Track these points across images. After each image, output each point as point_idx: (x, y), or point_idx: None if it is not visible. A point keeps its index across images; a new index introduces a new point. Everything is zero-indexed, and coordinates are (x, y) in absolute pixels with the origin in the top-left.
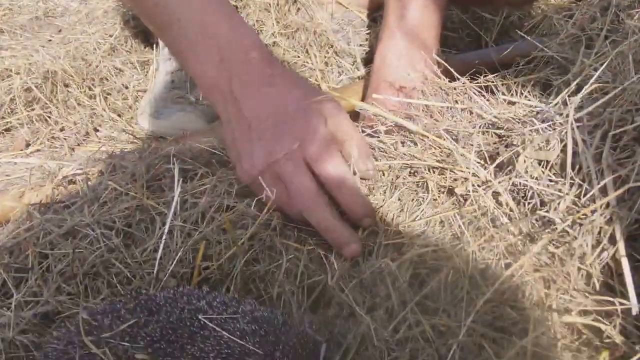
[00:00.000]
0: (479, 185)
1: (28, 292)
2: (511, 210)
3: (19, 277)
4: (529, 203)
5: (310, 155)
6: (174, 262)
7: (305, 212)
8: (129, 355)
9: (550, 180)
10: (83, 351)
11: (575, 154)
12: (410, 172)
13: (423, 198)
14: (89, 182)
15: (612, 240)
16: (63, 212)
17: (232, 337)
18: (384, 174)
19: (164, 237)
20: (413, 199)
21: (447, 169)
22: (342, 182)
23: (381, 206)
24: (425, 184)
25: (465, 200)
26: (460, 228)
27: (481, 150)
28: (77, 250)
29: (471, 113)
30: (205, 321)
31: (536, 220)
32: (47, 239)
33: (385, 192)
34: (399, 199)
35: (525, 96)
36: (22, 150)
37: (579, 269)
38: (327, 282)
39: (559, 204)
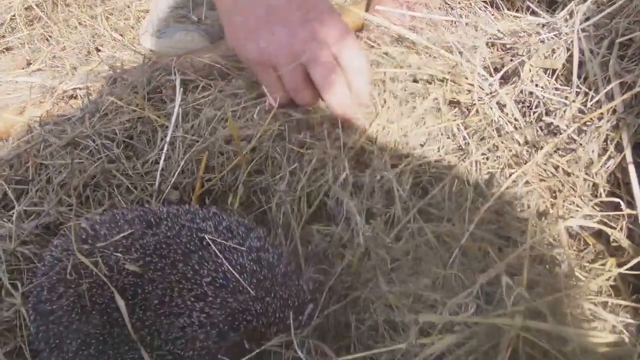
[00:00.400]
0: (484, 95)
1: (29, 203)
2: (516, 119)
3: (20, 189)
4: (534, 112)
5: (335, 41)
6: (176, 174)
7: (326, 89)
8: (120, 265)
9: (556, 89)
10: (76, 259)
11: (581, 63)
12: (414, 81)
13: (426, 109)
14: (90, 96)
15: (619, 147)
16: (63, 124)
17: (231, 269)
18: (384, 84)
19: (165, 148)
20: (415, 109)
21: (451, 80)
22: (361, 71)
23: (381, 116)
24: (429, 94)
25: (469, 110)
26: (464, 139)
27: (486, 63)
28: (77, 161)
29: (476, 29)
30: (210, 242)
31: (541, 128)
32: (47, 151)
33: (385, 102)
34: (401, 109)
35: (532, 11)
36: (23, 69)
37: (585, 179)
38: (329, 186)
39: (564, 111)
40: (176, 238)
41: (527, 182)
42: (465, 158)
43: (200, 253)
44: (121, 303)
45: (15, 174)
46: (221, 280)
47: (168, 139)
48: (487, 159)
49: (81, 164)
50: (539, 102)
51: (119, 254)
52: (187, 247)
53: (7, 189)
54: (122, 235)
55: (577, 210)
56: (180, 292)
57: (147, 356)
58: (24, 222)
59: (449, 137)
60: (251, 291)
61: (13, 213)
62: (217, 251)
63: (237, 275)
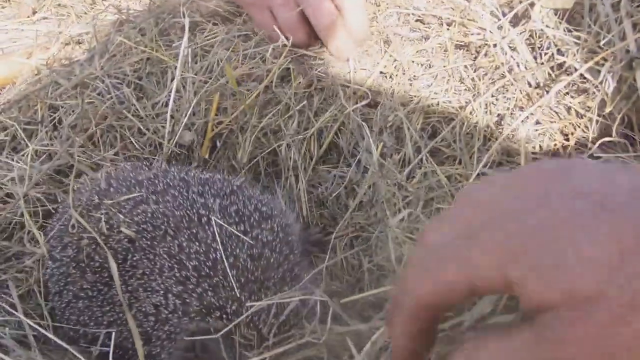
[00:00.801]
0: (493, 36)
1: (39, 144)
2: (527, 61)
3: (30, 130)
4: (545, 53)
5: None
6: (188, 114)
7: (324, 35)
8: (118, 226)
9: (568, 30)
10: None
11: (592, 5)
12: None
13: (434, 48)
14: (97, 39)
15: (632, 89)
16: (72, 66)
17: (224, 259)
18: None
19: (173, 89)
20: (423, 51)
21: (460, 24)
22: (358, 8)
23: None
24: (438, 35)
25: (479, 52)
26: (473, 81)
27: (495, 6)
28: (87, 102)
29: None
30: (214, 223)
31: (553, 69)
32: (56, 92)
33: (391, 43)
34: (408, 50)
35: None
36: (28, 17)
37: (598, 120)
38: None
39: (577, 51)
40: (175, 209)
41: (537, 123)
42: (474, 99)
43: (193, 230)
44: (113, 265)
45: (24, 116)
46: (207, 270)
47: (178, 77)
48: (497, 100)
49: (92, 105)
50: (550, 43)
51: (120, 215)
52: (180, 221)
53: (19, 129)
54: (125, 198)
55: (588, 152)
56: (161, 269)
57: (132, 321)
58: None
59: (458, 79)
60: (236, 290)
61: (23, 155)
62: (216, 233)
63: (228, 269)
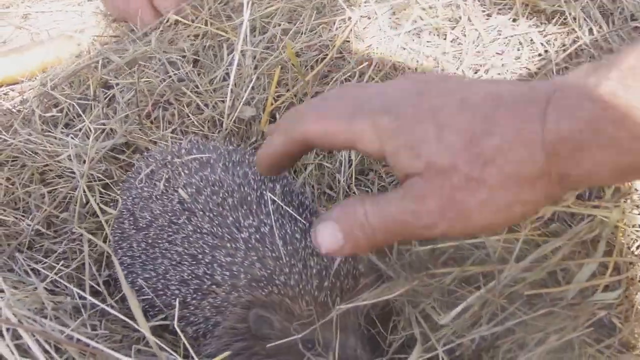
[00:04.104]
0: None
1: (95, 122)
2: (600, 27)
3: (82, 106)
4: (618, 19)
5: None
6: (248, 89)
7: None
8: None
9: None
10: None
11: None
12: None
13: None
14: None
15: None
16: (124, 43)
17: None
18: None
19: (235, 61)
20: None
21: None
22: None
23: None
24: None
25: (550, 20)
26: (543, 45)
27: None
28: (143, 80)
29: None
30: (269, 200)
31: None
32: (108, 69)
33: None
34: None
35: None
36: None
37: None
38: None
39: None
40: (242, 185)
41: None
42: (545, 66)
43: (252, 207)
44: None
45: (75, 93)
46: (255, 242)
47: (238, 50)
48: (568, 68)
49: (147, 82)
50: (623, 8)
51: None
52: (242, 196)
53: (76, 104)
54: (192, 157)
55: None
56: (211, 236)
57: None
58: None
59: (528, 45)
60: (284, 259)
61: (77, 131)
62: (271, 211)
63: (277, 237)
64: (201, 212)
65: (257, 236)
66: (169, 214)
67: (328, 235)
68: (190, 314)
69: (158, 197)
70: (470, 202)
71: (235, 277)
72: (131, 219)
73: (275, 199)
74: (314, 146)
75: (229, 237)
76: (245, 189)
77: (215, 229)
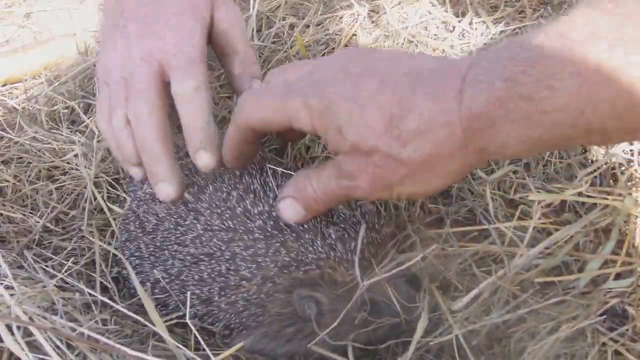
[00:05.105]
0: None
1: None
2: None
3: (87, 104)
4: None
5: (167, 64)
6: None
7: (133, 123)
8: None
9: None
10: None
11: None
12: None
13: None
14: None
15: None
16: None
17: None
18: None
19: None
20: None
21: None
22: (189, 98)
23: None
24: None
25: None
26: None
27: None
28: None
29: None
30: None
31: None
32: None
33: None
34: None
35: None
36: None
37: None
38: None
39: None
40: (243, 175)
41: None
42: None
43: (258, 194)
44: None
45: (80, 90)
46: (271, 229)
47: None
48: None
49: None
50: None
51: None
52: (247, 186)
53: (81, 102)
54: None
55: None
56: (224, 231)
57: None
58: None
59: None
60: (303, 236)
61: (83, 128)
62: (274, 187)
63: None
64: (208, 210)
65: (272, 222)
66: (174, 216)
67: (291, 211)
68: (219, 311)
69: (152, 199)
70: (393, 178)
71: (263, 269)
72: (137, 222)
73: (277, 168)
74: (259, 131)
75: (243, 228)
76: (247, 178)
77: (226, 223)
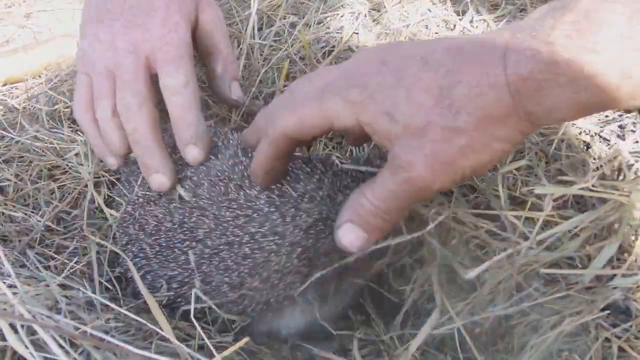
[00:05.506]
0: None
1: None
2: None
3: None
4: None
5: (154, 56)
6: (256, 83)
7: (123, 116)
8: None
9: None
10: None
11: None
12: None
13: None
14: None
15: None
16: None
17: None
18: None
19: (243, 56)
20: None
21: None
22: (179, 91)
23: None
24: None
25: None
26: None
27: None
28: None
29: None
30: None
31: None
32: None
33: None
34: None
35: None
36: None
37: None
38: None
39: None
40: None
41: None
42: None
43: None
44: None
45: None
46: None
47: (247, 42)
48: None
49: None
50: None
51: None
52: (242, 175)
53: None
54: None
55: None
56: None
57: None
58: None
59: None
60: (315, 195)
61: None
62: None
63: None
64: (214, 205)
65: (276, 192)
66: (176, 216)
67: (352, 237)
68: (254, 291)
69: (157, 202)
70: (451, 150)
71: (286, 236)
72: (136, 225)
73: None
74: (296, 140)
75: (251, 211)
76: (240, 167)
77: (237, 212)
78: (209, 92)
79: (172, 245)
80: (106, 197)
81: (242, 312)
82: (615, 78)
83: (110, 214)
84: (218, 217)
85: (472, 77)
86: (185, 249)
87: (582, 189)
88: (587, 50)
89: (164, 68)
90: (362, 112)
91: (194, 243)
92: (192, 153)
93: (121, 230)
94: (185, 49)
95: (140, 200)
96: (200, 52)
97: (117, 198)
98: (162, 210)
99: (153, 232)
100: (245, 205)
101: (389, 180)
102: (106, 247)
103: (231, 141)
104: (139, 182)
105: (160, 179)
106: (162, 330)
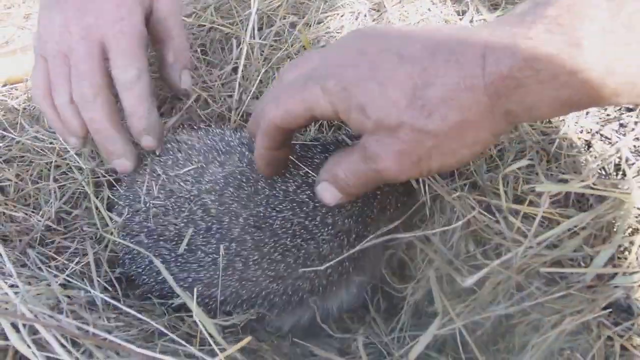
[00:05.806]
0: None
1: None
2: None
3: None
4: None
5: (107, 44)
6: (256, 83)
7: (80, 105)
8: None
9: None
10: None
11: None
12: None
13: None
14: None
15: None
16: None
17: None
18: None
19: (243, 55)
20: None
21: None
22: (130, 85)
23: None
24: None
25: None
26: None
27: None
28: None
29: None
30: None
31: None
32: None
33: None
34: None
35: None
36: None
37: None
38: None
39: None
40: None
41: None
42: None
43: (253, 186)
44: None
45: None
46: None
47: (247, 41)
48: None
49: (153, 76)
50: None
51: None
52: (235, 184)
53: None
54: (188, 169)
55: None
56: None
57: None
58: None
59: None
60: None
61: None
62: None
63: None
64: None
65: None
66: (204, 223)
67: (328, 193)
68: (303, 280)
69: (165, 213)
70: (420, 152)
71: (313, 217)
72: (152, 237)
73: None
74: (288, 130)
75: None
76: (238, 176)
77: (252, 211)
78: (209, 92)
79: (192, 249)
80: (107, 197)
81: (285, 303)
82: (599, 73)
83: (111, 219)
84: (244, 224)
85: (448, 78)
86: (213, 256)
87: (582, 187)
88: (569, 45)
89: (117, 61)
90: (338, 103)
91: (226, 243)
92: (146, 141)
93: (133, 241)
94: (138, 40)
95: (154, 210)
96: (153, 39)
97: (118, 202)
98: (174, 217)
99: (170, 239)
100: (259, 212)
101: (360, 164)
102: (105, 247)
103: (232, 142)
104: (143, 191)
105: (124, 163)
106: (205, 332)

#####

- _Exercise prompt_: Begin at the first line of the listing and print each line exactly. Stop after the line containing "3: (19, 277)", and omit all pictures.

- _Written solution_:
Track these points across images. After each image, output each point as point_idx: (x, y), or point_idx: None if it is not visible. A point keeps its index across images; a new index introduces a new point. Everything is zero-indexed, and coordinates are (x, y) in absolute pixels with the origin in the top-left.
[00:00.000]
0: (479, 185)
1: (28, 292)
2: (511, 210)
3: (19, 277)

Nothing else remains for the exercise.